Eventually, David decided ENT wasn’t worth the toll it was taking on his relationship with his family.
“I came home once when I’d been staying away for three months for exams and my sons were two and four.
“My father-in-law had been staying, and I same in and my son looked at my father-in-law and said ‘hi Dad’ and just looked at me with this blank expression on his face and said nothing.
“That was the end of my surgical training.”
Video won’t kill the GP star
David started on his new path – general practice training – in 2016. He is especially glad he did so when he considers the future of medicine.
“Robotics in surgery and 3D printing and genetic mapping and everything else that’s coming along is going to put more and more focus on technology and less focus on clinical skills,” David said.
“I have some concerns about how the specialties are going to manage that… their role is going to become very simplified.”
General practice, he thinks, is the exception.
“You’ve got to know the patient and the family and the story, because we deal with mental health as much as we do physical, and the social implications of the [medical] choices that they make as well.”
Talking about death
One area where people skills are as important as clinical skills is palliative care – something David defines broadly.
“When the person turns 65 you don’t say ‘oh, you’re about to die’, but you say ‘what are your plans for the next 10 or 15 or 20 years? How do you want to live your life and what are we going to do if things arise?’
“That’s actually starting to slide into an end-of-life planning issue which is technically palliative care.”
It’s not a conversation all GPs – nor patients for that matter – find easy. But David takes inspiration from the frank talks he had with his own grandparents, whose goal was to live to see him and his sister graduate.
“[Patients] are often offended the first time I bring it up,” David said.
“They think I’m saying they’re dying and they’re saying ‘why are you giving up on me?’ and I’m saying ‘I’m not giving up on you,
I just want to know what we’re fighting for’.”
“You’ve got to know the patient and the family and the story..."
Registrar camaraderie
For David, one of the best parts of being a registrar is the camaraderie.
“We all get along with one another,” he said.
“It’s a strange thing – when you’re medical students you’re all competing for who gets the highest mark – you still get along but there’s a little bit of competition.

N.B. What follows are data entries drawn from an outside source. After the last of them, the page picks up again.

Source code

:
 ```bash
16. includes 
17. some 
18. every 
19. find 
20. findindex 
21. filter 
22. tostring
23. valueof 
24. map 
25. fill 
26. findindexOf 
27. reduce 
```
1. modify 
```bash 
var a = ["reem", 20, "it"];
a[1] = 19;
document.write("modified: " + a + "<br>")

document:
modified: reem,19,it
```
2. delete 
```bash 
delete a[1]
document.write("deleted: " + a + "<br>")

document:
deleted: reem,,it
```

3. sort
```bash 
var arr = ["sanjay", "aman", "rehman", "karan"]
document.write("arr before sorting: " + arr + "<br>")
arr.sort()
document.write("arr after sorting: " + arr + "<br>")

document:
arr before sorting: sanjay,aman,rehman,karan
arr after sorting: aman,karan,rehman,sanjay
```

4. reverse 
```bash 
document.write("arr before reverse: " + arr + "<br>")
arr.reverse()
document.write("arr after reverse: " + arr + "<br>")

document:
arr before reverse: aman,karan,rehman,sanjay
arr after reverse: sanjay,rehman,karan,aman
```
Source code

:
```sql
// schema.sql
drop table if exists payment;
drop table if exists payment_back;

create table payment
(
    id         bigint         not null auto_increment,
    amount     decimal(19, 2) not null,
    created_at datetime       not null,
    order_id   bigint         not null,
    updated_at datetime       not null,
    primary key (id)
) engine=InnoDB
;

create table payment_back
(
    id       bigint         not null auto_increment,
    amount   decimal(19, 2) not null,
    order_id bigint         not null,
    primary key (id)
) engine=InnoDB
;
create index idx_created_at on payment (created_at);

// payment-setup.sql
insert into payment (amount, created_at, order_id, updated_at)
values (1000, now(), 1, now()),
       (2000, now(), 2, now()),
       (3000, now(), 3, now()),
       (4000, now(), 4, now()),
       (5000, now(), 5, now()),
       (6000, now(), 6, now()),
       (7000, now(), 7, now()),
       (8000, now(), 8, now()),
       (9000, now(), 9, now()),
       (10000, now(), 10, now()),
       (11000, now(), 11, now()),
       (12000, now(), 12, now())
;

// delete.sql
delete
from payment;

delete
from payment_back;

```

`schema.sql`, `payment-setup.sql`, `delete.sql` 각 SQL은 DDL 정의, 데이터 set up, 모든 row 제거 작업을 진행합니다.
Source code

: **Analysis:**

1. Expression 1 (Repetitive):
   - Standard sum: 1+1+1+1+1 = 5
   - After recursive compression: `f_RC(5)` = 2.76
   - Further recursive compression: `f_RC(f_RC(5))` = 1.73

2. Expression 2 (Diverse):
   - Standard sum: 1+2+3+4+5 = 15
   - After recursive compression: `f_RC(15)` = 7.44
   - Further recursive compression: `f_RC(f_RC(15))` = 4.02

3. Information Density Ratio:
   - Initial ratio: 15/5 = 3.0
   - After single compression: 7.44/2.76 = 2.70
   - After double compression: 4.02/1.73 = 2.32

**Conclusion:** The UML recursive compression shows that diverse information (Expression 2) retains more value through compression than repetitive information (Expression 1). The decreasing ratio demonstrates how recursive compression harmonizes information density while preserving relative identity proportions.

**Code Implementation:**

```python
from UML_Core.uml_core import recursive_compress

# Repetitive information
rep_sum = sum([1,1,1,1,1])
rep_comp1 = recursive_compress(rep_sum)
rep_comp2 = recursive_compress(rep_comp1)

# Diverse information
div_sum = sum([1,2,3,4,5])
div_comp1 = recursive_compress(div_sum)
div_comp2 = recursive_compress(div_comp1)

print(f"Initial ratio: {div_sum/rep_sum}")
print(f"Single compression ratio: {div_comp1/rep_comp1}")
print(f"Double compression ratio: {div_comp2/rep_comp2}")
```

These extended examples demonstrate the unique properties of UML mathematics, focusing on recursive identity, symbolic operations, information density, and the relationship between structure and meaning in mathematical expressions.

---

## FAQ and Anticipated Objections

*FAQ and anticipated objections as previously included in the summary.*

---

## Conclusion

“When you’re an intern you’re always trying to get into that training program.
“Once you’re a GP registrar, we’re all there to pass.
“You’re not trying to be the most expert on anything because you can’t remember it all in a five- or ten-minute consult, but you have to know enough to know you’re treating the patient appropriately, and sharing that information amongst registrars is really good.”

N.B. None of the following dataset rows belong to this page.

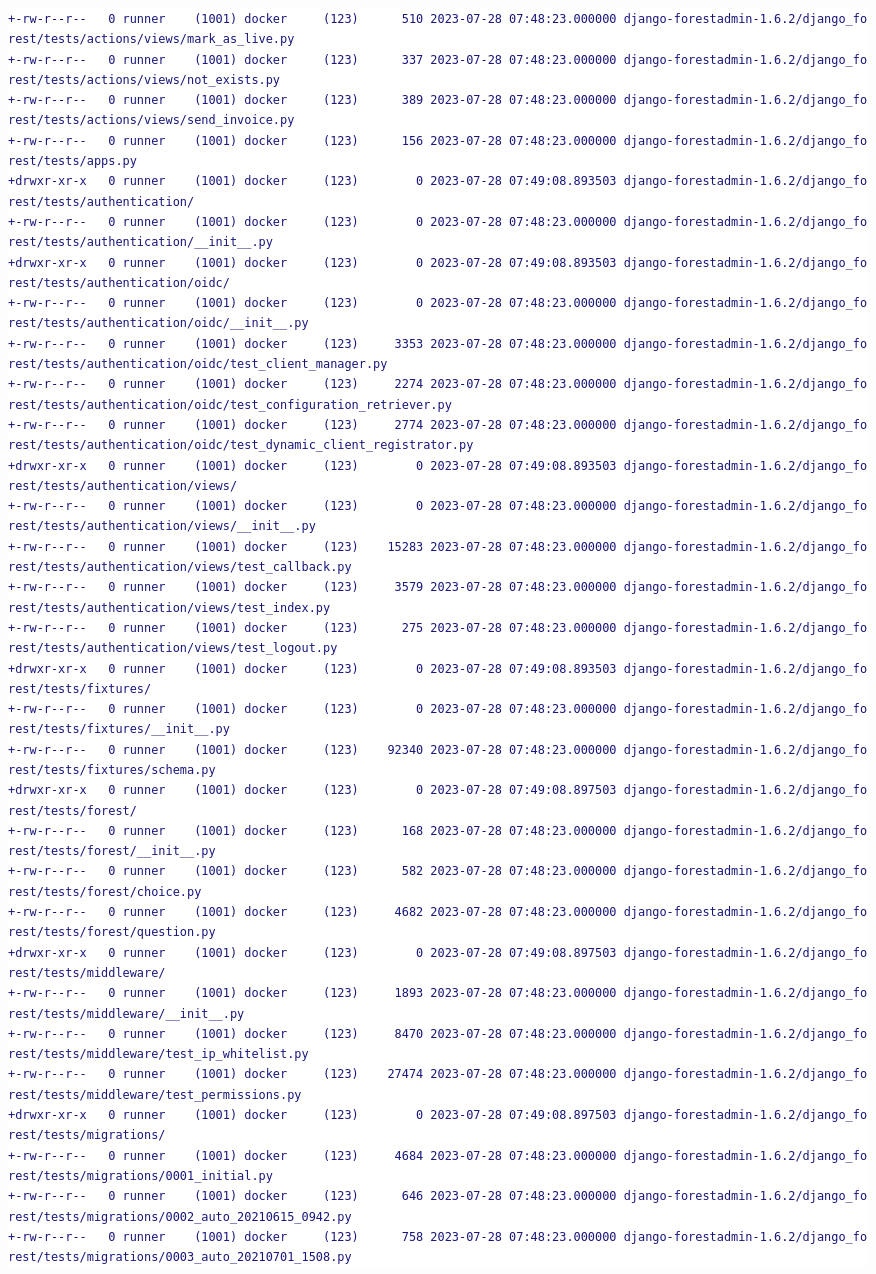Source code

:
 ```diff
+-rw-r--r--   0 runner    (1001) docker     (123)      510 2023-07-28 07:48:23.000000 django-forestadmin-1.6.2/django_forest/tests/actions/views/mark_as_live.py
+-rw-r--r--   0 runner    (1001) docker     (123)      337 2023-07-28 07:48:23.000000 django-forestadmin-1.6.2/django_forest/tests/actions/views/not_exists.py
+-rw-r--r--   0 runner    (1001) docker     (123)      389 2023-07-28 07:48:23.000000 django-forestadmin-1.6.2/django_forest/tests/actions/views/send_invoice.py
+-rw-r--r--   0 runner    (1001) docker     (123)      156 2023-07-28 07:48:23.000000 django-forestadmin-1.6.2/django_forest/tests/apps.py
+drwxr-xr-x   0 runner    (1001) docker     (123)        0 2023-07-28 07:49:08.893503 django-forestadmin-1.6.2/django_forest/tests/authentication/
+-rw-r--r--   0 runner    (1001) docker     (123)        0 2023-07-28 07:48:23.000000 django-forestadmin-1.6.2/django_forest/tests/authentication/__init__.py
+drwxr-xr-x   0 runner    (1001) docker     (123)        0 2023-07-28 07:49:08.893503 django-forestadmin-1.6.2/django_forest/tests/authentication/oidc/
+-rw-r--r--   0 runner    (1001) docker     (123)        0 2023-07-28 07:48:23.000000 django-forestadmin-1.6.2/django_forest/tests/authentication/oidc/__init__.py
+-rw-r--r--   0 runner    (1001) docker     (123)     3353 2023-07-28 07:48:23.000000 django-forestadmin-1.6.2/django_forest/tests/authentication/oidc/test_client_manager.py
+-rw-r--r--   0 runner    (1001) docker     (123)     2274 2023-07-28 07:48:23.000000 django-forestadmin-1.6.2/django_forest/tests/authentication/oidc/test_configuration_retriever.py
+-rw-r--r--   0 runner    (1001) docker     (123)     2774 2023-07-28 07:48:23.000000 django-forestadmin-1.6.2/django_forest/tests/authentication/oidc/test_dynamic_client_registrator.py
+drwxr-xr-x   0 runner    (1001) docker     (123)        0 2023-07-28 07:49:08.893503 django-forestadmin-1.6.2/django_forest/tests/authentication/views/
+-rw-r--r--   0 runner    (1001) docker     (123)        0 2023-07-28 07:48:23.000000 django-forestadmin-1.6.2/django_forest/tests/authentication/views/__init__.py
+-rw-r--r--   0 runner    (1001) docker     (123)    15283 2023-07-28 07:48:23.000000 django-forestadmin-1.6.2/django_forest/tests/authentication/views/test_callback.py
+-rw-r--r--   0 runner    (1001) docker     (123)     3579 2023-07-28 07:48:23.000000 django-forestadmin-1.6.2/django_forest/tests/authentication/views/test_index.py
+-rw-r--r--   0 runner    (1001) docker     (123)      275 2023-07-28 07:48:23.000000 django-forestadmin-1.6.2/django_forest/tests/authentication/views/test_logout.py
+drwxr-xr-x   0 runner    (1001) docker     (123)        0 2023-07-28 07:49:08.893503 django-forestadmin-1.6.2/django_forest/tests/fixtures/
+-rw-r--r--   0 runner    (1001) docker     (123)        0 2023-07-28 07:48:23.000000 django-forestadmin-1.6.2/django_forest/tests/fixtures/__init__.py
+-rw-r--r--   0 runner    (1001) docker     (123)    92340 2023-07-28 07:48:23.000000 django-forestadmin-1.6.2/django_forest/tests/fixtures/schema.py
+drwxr-xr-x   0 runner    (1001) docker     (123)        0 2023-07-28 07:49:08.897503 django-forestadmin-1.6.2/django_forest/tests/forest/
+-rw-r--r--   0 runner    (1001) docker     (123)      168 2023-07-28 07:48:23.000000 django-forestadmin-1.6.2/django_forest/tests/forest/__init__.py
+-rw-r--r--   0 runner    (1001) docker     (123)      582 2023-07-28 07:48:23.000000 django-forestadmin-1.6.2/django_forest/tests/forest/choice.py
+-rw-r--r--   0 runner    (1001) docker     (123)     4682 2023-07-28 07:48:23.000000 django-forestadmin-1.6.2/django_forest/tests/forest/question.py
+drwxr-xr-x   0 runner    (1001) docker     (123)        0 2023-07-28 07:49:08.897503 django-forestadmin-1.6.2/django_forest/tests/middleware/
+-rw-r--r--   0 runner    (1001) docker     (123)     1893 2023-07-28 07:48:23.000000 django-forestadmin-1.6.2/django_forest/tests/middleware/__init__.py
+-rw-r--r--   0 runner    (1001) docker     (123)     8470 2023-07-28 07:48:23.000000 django-forestadmin-1.6.2/django_forest/tests/middleware/test_ip_whitelist.py
+-rw-r--r--   0 runner    (1001) docker     (123)    27474 2023-07-28 07:48:23.000000 django-forestadmin-1.6.2/django_forest/tests/middleware/test_permissions.py
+drwxr-xr-x   0 runner    (1001) docker     (123)        0 2023-07-28 07:49:08.897503 django-forestadmin-1.6.2/django_forest/tests/migrations/
+-rw-r--r--   0 runner    (1001) docker     (123)     4684 2023-07-28 07:48:23.000000 django-forestadmin-1.6.2/django_forest/tests/migrations/0001_initial.py
+-rw-r--r--   0 runner    (1001) docker     (123)      646 2023-07-28 07:48:23.000000 django-forestadmin-1.6.2/django_forest/tests/migrations/0002_auto_20210615_0942.py
+-rw-r--r--   0 runner    (1001) docker     (123)      758 2023-07-28 07:48:23.000000 django-forestadmin-1.6.2/django_forest/tests/migrations/0003_auto_20210701_1508.py
```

David has a study group in Bendigo, and also studies via Skype with a registrar in Mildura.
“You get to study the stuff you want to study and you get to teach other people the stuff you’re good at.”
He may be a little older than the average GP registrar, but David has no regrets about the road he took, with its detour into ENT.
“Even the long road that it’s taken me to get here – I graduated in 2007, so ten years later I’m still sitting a fellowship exam,” he told GPRA when we spoke to him in late 2017 before the OSCE.
“There’s been bad bits and good bits to it all but I’ve learned at every step.”